Data shown:
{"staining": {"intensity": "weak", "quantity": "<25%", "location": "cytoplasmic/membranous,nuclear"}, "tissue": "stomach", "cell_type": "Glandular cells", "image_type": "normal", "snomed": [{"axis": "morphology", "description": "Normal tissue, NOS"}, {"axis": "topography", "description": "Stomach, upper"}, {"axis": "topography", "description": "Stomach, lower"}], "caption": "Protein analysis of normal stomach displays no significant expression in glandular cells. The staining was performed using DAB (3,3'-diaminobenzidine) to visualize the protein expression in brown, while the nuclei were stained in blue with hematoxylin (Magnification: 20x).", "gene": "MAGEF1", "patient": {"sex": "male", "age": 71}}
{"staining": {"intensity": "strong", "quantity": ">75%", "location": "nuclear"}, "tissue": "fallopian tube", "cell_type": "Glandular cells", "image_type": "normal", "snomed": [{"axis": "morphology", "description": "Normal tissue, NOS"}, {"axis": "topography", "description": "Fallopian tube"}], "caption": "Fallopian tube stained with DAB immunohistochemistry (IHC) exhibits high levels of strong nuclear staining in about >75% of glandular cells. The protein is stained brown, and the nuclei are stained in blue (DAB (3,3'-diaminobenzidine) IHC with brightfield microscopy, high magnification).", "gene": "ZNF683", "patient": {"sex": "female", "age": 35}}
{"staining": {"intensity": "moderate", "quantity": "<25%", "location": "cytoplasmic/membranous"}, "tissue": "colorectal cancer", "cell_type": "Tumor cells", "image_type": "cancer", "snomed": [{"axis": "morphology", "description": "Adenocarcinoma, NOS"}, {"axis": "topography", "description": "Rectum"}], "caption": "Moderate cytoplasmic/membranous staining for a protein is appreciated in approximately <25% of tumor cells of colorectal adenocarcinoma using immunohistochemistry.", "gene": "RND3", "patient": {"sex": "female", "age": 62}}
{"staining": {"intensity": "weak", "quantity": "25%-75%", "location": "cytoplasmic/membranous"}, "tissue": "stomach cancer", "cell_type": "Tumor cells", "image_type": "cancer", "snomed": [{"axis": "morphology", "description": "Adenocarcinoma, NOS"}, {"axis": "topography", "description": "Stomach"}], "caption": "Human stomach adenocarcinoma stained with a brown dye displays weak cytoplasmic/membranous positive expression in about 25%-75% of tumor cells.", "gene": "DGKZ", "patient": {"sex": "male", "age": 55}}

Exercise objective: Give back the material in full, word for word.

Result for this exercise:
{"staining": {"intensity": "weak", "quantity": "<25%", "location": "cytoplasmic/membranous,nuclear"}, "tissue": "stomach", "cell_type": "Glandular cells", "image_type": "normal", "snomed": [{"axis": "morphology", "description": "Normal tissue, NOS"}, {"axis": "topography", "description": "Stomach, upper"}, {"axis": "topography", "description": "Stomach, lower"}], "caption": "Protein analysis of normal stomach displays no significant expression in glandular cells. The staining was performed using DAB (3,3'-diaminobenzidine) to visualize the protein expression in brown, while the nuclei were stained in blue with hematoxylin (Magnification: 20x).", "gene": "MAGEF1", "patient": {"sex": "male", "age": 71}}
{"staining": {"intensity": "strong", "quantity": ">75%", "location": "nuclear"}, "tissue": "fallopian tube", "cell_type": "Glandular cells", "image_type": "normal", "snomed": [{"axis": "morphology", "description": "Normal tissue, NOS"}, {"axis": "topography", "description": "Fallopian tube"}], "caption": "Fallopian tube stained with DAB immunohistochemistry (IHC) exhibits high levels of strong nuclear staining in about >75% of glandular cells. The protein is stained brown, and the nuclei are stained in blue (DAB (3,3'-diaminobenzidine) IHC with brightfield microscopy, high magnification).", "gene": "ZNF683", "patient": {"sex": "female", "age": 35}}
{"staining": {"intensity": "moderate", "quantity": "<25%", "location": "cytoplasmic/membranous"}, "tissue": "colorectal cancer", "cell_type": "Tumor cells", "image_type": "cancer", "snomed": [{"axis": "morphology", "description": "Adenocarcinoma, NOS"}, {"axis": "topography", "description": "Rectum"}], "caption": "Moderate cytoplasmic/membranous staining for a protein is appreciated in approximately <25% of tumor cells of colorectal adenocarcinoma using immunohistochemistry.", "gene": "RND3", "patient": {"sex": "female", "age": 62}}
{"staining": {"intensity": "weak", "quantity": "25%-75%", "location": "cytoplasmic/membranous"}, "tissue": "stomach cancer", "cell_type": "Tumor cells", "image_type": "cancer", "snomed": [{"axis": "morphology", "description": "Adenocarcinoma, NOS"}, {"axis": "topography", "description": "Stomach"}], "caption": "Human stomach adenocarcinoma stained with a brown dye displays weak cytoplasmic/membranous positive expression in about 25%-75% of tumor cells.", "gene": "DGKZ", "patient": {"sex": "male", "age": 55}}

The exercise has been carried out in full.